*** Supplied data ***
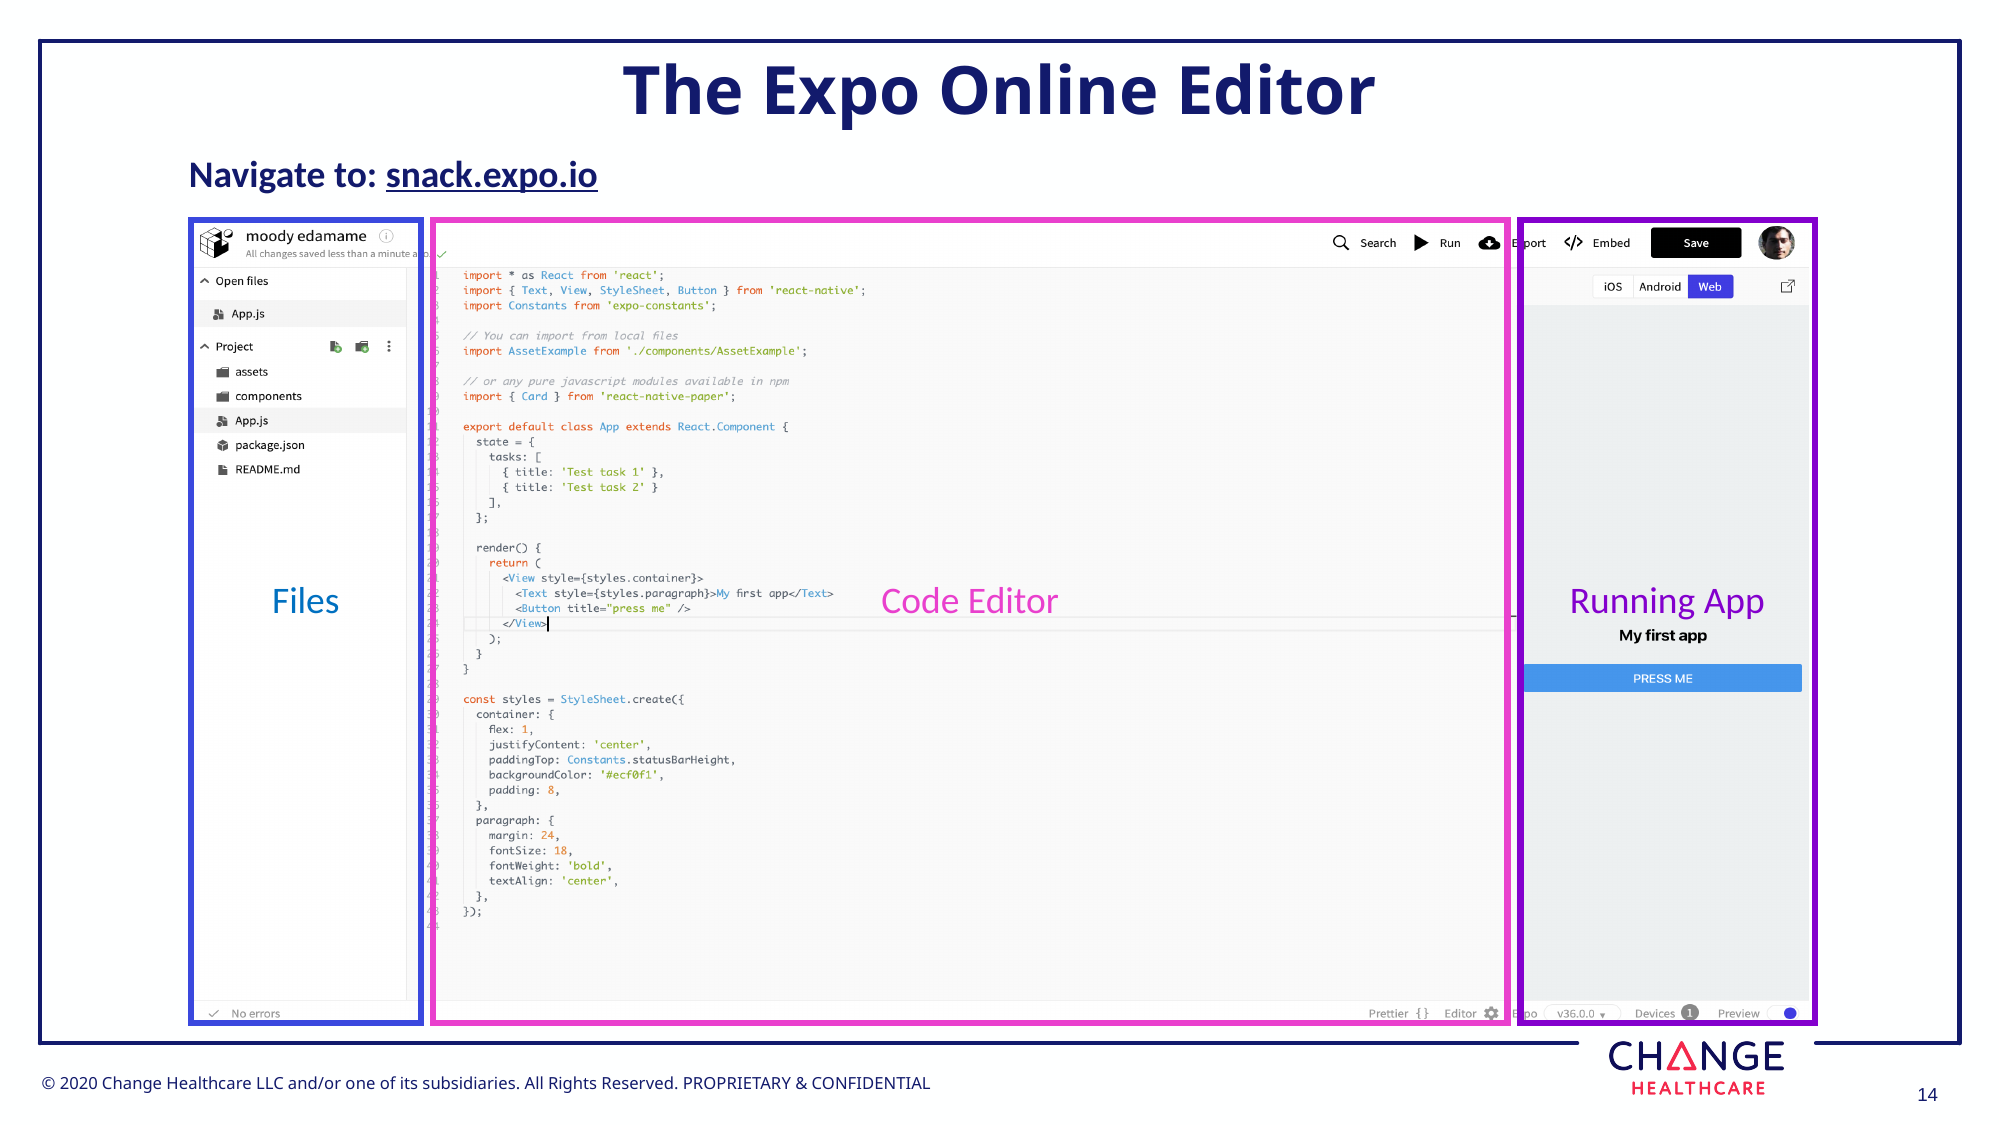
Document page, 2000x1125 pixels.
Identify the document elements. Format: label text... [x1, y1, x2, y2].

text_box The Expo Online Editor [7, 36, 1992, 150]
picture [1609, 1041, 1784, 1095]
text_box Running App [1809, 219, 1816, 1024]
picture [190, 219, 1809, 1024]
text_box Navigate to: snack.expo.io [174, 142, 614, 203]
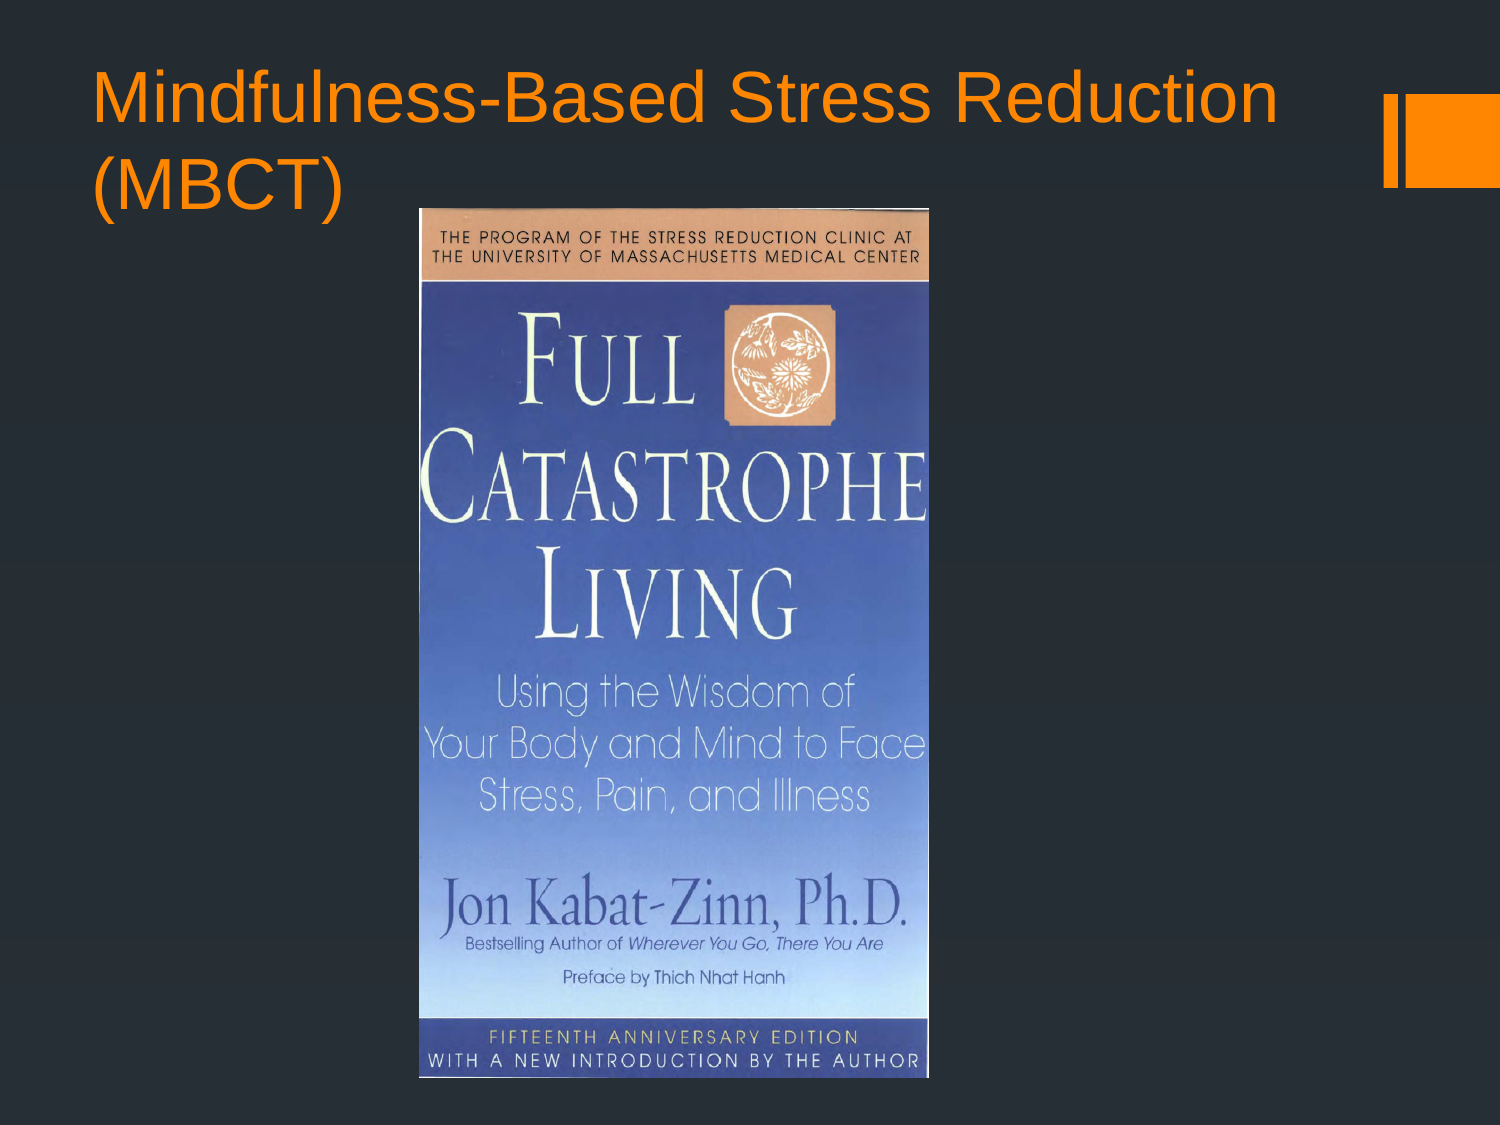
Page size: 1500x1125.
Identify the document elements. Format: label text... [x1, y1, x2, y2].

picture [418, 207, 930, 1079]
title Mindfulness-Based Stress Reduction (MBCT) [76, 42, 1353, 232]
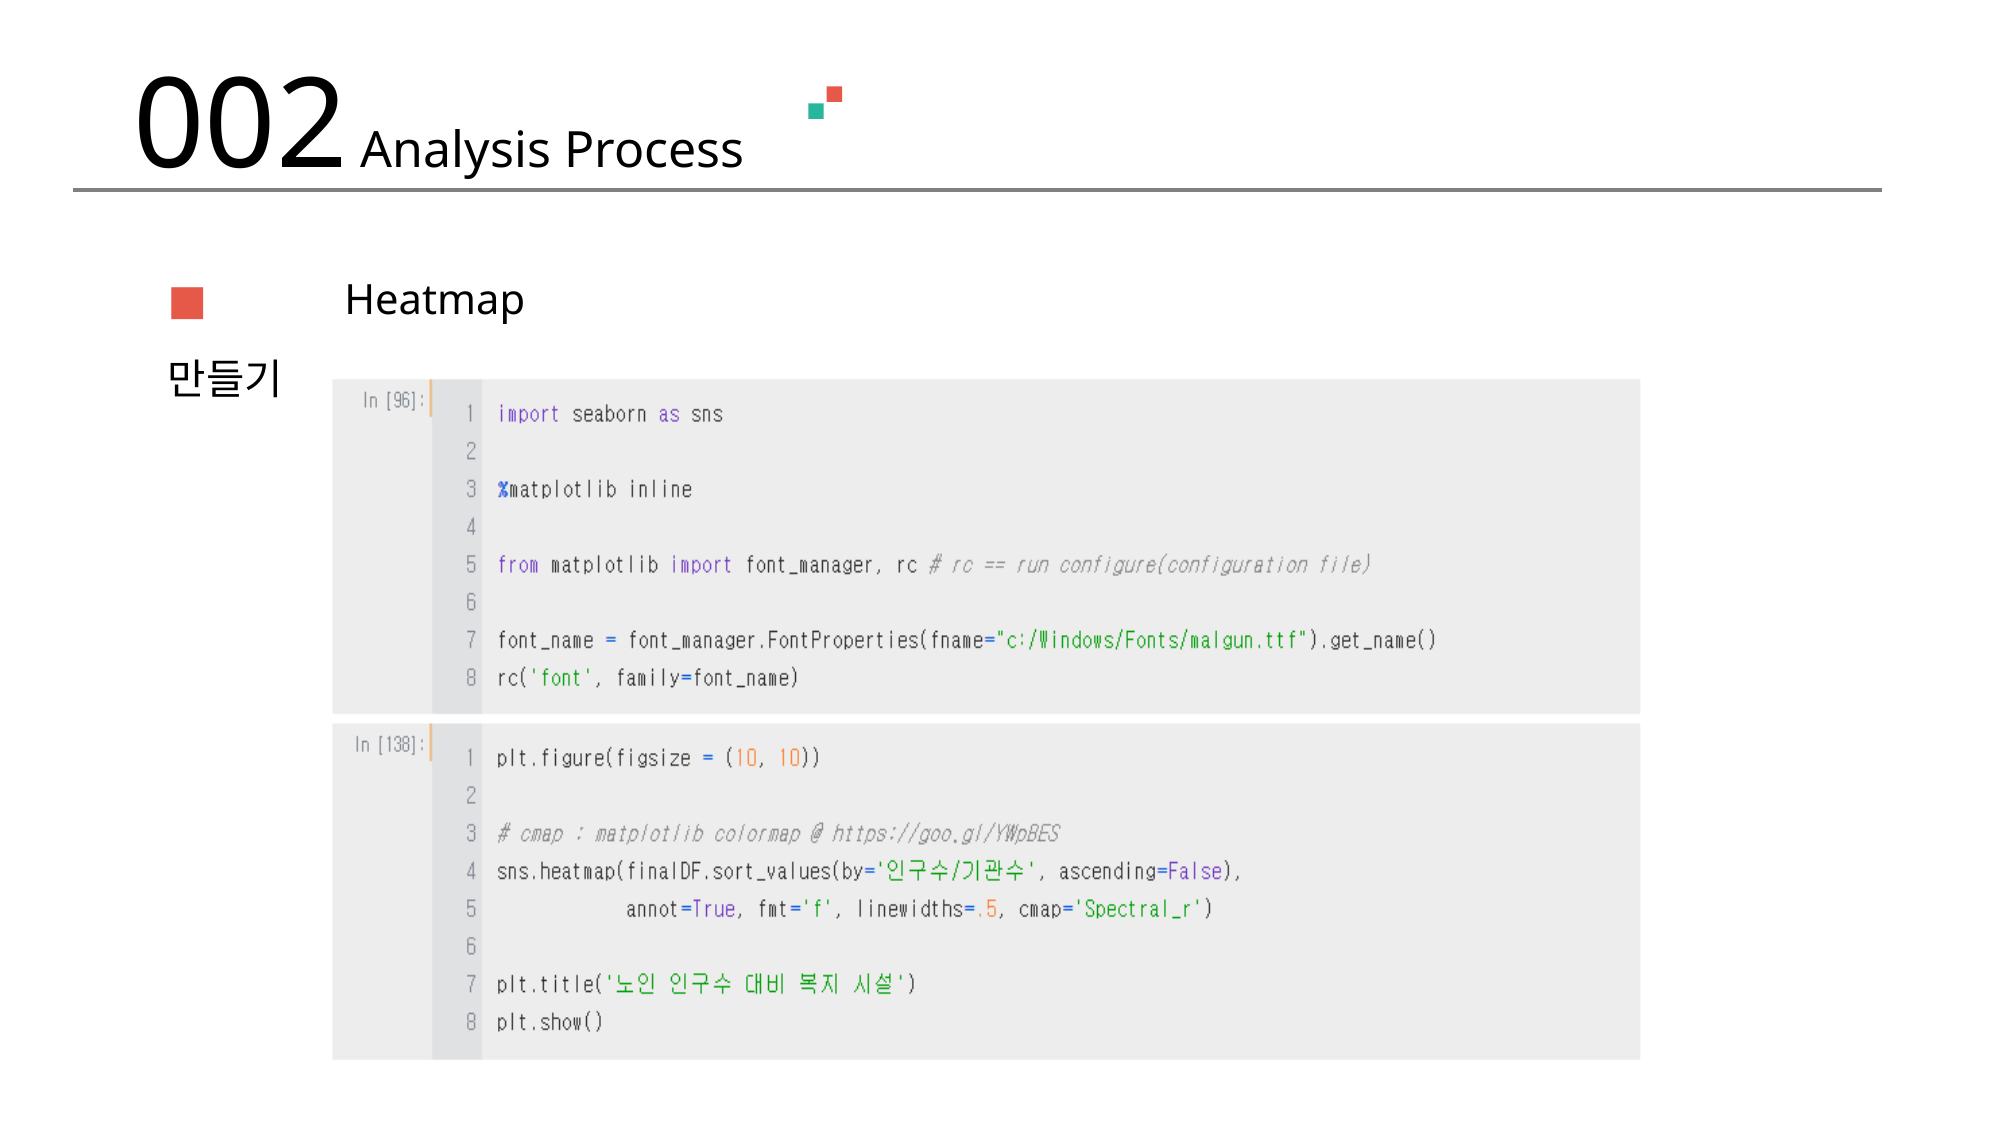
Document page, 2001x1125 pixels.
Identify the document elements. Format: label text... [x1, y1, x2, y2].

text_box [72, 34, 1880, 202]
text_box ■ Heatmap 만들기 [153, 235, 541, 331]
picture [315, 363, 1665, 1090]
*** End of Supplied data ***
## Job item:
Total the lines of the data that include the word "pixels", and give that total as the sole response.

## Exercise response:
2